Now let’s see a few samples of generated images, spread out over training time:

index <- seq(1, length(img_list), length.out = 16)
images <- img_list[index]

par(mfrow = c(4,4), mar = rep(0.2, 4))
rasterize <- function(x) {
    as.raster(x[1, , ])
}
images %>%
    purrr::map(rasterize) %>%
    purrr::iwalk(~{plot(.x)})
knitr::include_graphics("images/gan_over_time.png")

To my (untrained) eyes, the final results look pretty good! Let’s generate a fresh batch:

new <- gen(fixed_noise)$cpu()$detach()[1:16, , , ]

new %>% normalize() %>%
  as_array() %>%
  purrr::array_tree(1) %>%
  purrr::map(rasterize) %>%
  purrr::iwalk(~{plot(.x)})
# knitr::include_graphics("images/gan_over_time.png")

We can also inspect how the respective losses developed over time:

library(ggplot2)
library(tidyr)

iterations <- 1:length(disc_losses)

df <- data.frame(iteration = iterations, discriminator = disc_losses, generator = gen_losses)
df %>%
  gather(module, loss, discriminator, generator) %>%
  ggplot(aes(x = iteration, y = loss, colour = module)) +
  geom_line()
knitr::include_graphics("images/gan_losses.png")

## Work to complete:
Reproduce the passage of the GAN training excerpt starting at "df <- data.frame(iteration" and ending at "geom_line()".

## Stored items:
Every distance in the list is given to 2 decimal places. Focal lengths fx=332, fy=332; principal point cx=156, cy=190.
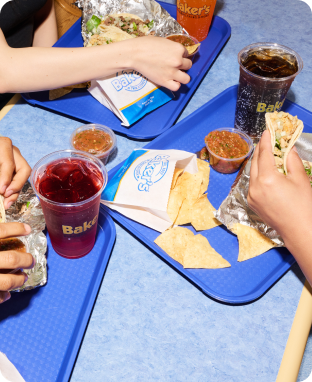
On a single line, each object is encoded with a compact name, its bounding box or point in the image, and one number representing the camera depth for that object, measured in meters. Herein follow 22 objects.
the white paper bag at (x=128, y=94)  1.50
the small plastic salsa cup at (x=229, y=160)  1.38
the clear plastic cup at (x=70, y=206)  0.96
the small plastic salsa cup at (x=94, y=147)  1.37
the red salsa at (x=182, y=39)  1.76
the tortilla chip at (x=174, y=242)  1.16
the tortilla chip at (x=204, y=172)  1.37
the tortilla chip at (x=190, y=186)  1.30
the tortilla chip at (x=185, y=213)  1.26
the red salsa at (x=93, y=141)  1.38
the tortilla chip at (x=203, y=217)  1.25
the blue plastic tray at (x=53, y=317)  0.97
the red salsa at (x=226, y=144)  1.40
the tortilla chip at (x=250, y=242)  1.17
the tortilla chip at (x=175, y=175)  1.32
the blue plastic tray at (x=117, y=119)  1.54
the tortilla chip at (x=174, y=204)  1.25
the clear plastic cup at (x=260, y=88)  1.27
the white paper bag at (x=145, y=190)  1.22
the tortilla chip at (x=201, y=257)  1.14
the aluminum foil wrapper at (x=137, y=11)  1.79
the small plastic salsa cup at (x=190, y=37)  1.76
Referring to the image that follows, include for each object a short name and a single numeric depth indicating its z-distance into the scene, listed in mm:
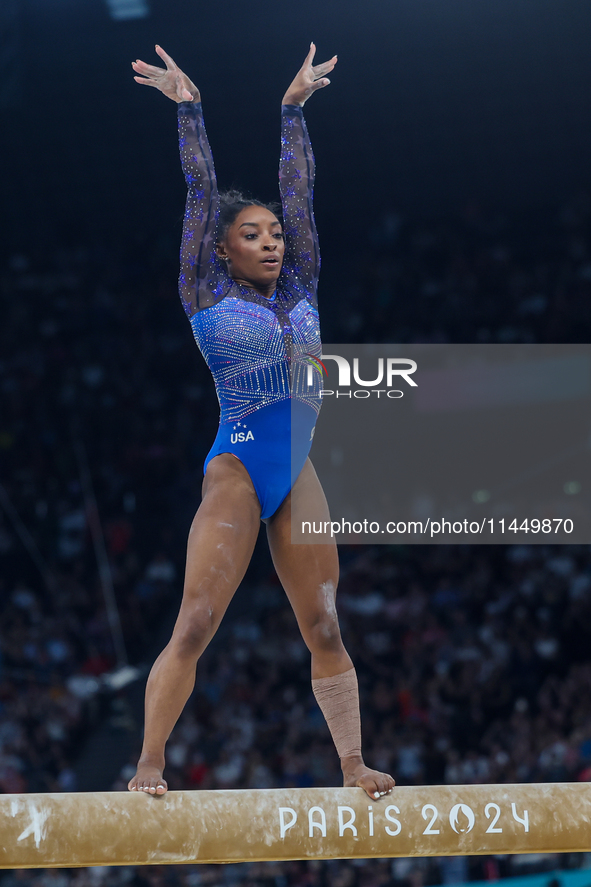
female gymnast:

...

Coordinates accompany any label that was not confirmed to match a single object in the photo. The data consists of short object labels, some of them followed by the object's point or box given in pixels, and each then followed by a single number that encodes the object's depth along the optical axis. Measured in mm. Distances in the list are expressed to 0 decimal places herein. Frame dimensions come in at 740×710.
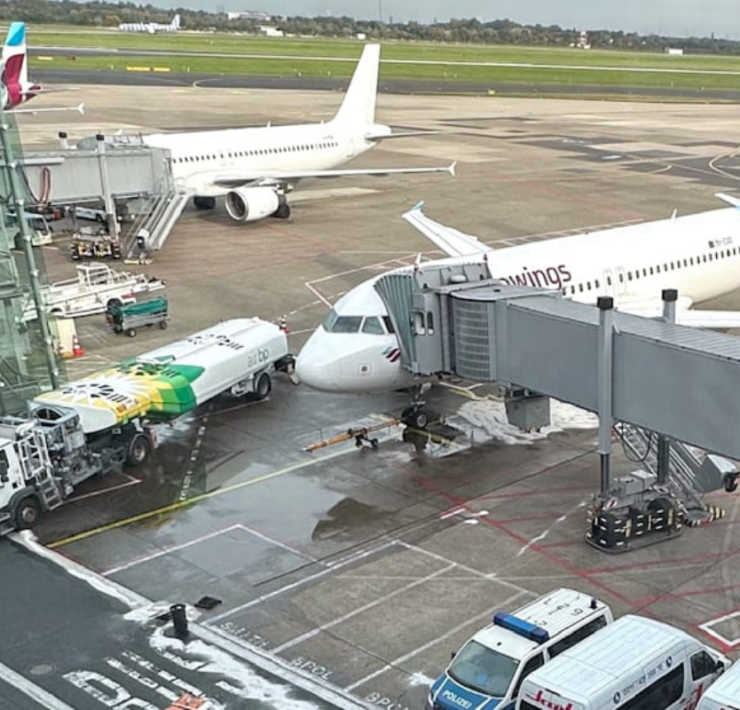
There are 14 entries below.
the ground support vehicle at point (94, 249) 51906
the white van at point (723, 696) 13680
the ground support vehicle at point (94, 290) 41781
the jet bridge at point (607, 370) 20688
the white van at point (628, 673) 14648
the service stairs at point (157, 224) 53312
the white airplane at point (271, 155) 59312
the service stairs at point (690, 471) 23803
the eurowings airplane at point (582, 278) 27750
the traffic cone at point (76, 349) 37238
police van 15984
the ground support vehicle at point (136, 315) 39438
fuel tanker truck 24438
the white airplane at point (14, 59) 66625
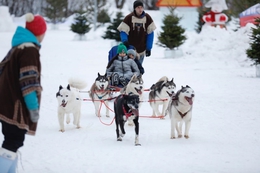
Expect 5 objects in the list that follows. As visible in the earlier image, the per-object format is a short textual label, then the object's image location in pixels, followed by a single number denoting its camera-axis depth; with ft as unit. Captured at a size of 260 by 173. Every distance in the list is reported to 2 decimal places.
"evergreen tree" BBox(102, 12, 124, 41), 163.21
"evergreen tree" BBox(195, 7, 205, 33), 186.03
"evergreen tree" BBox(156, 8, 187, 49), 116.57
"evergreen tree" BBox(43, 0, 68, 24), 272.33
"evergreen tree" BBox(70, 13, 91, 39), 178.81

---

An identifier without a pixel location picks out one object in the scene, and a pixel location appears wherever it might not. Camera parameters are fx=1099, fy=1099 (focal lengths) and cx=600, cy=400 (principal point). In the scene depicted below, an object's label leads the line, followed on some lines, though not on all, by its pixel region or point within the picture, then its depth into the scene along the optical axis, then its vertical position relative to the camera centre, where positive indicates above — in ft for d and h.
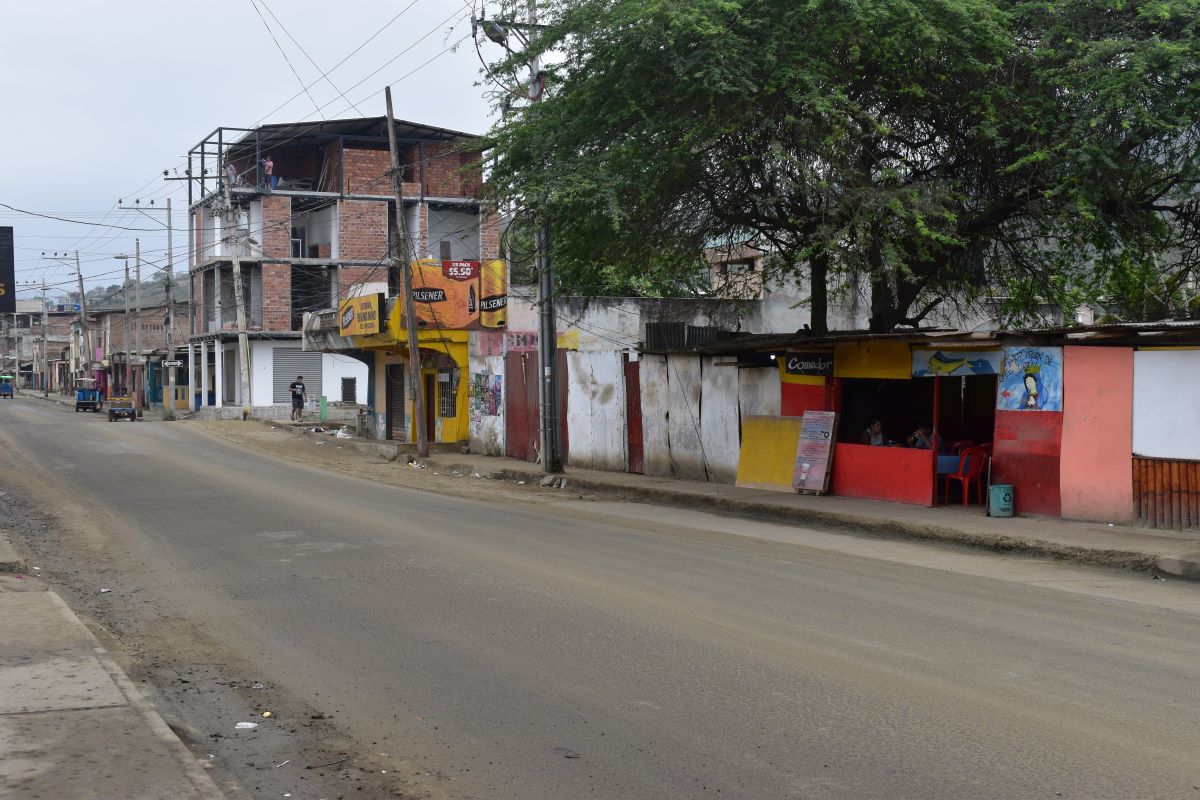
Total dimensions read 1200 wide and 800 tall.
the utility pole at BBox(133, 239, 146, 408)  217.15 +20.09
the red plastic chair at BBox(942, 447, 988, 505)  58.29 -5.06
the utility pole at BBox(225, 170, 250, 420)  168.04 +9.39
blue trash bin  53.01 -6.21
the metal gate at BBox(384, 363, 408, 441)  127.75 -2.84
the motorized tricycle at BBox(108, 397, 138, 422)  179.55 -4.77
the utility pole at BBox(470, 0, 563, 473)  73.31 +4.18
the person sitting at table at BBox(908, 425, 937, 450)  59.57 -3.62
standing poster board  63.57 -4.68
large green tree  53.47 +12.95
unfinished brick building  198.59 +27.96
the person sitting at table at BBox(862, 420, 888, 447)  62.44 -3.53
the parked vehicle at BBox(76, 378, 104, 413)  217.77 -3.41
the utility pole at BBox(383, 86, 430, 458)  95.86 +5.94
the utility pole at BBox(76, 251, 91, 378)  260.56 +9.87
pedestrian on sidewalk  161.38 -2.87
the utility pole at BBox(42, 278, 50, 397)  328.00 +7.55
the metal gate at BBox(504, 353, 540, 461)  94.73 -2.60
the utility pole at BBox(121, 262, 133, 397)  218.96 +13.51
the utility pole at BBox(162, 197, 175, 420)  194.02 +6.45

## Solution to the exercise:
df <- data.frame(iteration = iterations, discriminator = disc_losses, generator = gen_losses)
df %>%
  gather(module, loss, discriminator, generator) %>%
  ggplot(aes(x = iteration, y = loss, colour = module)) +
  geom_line()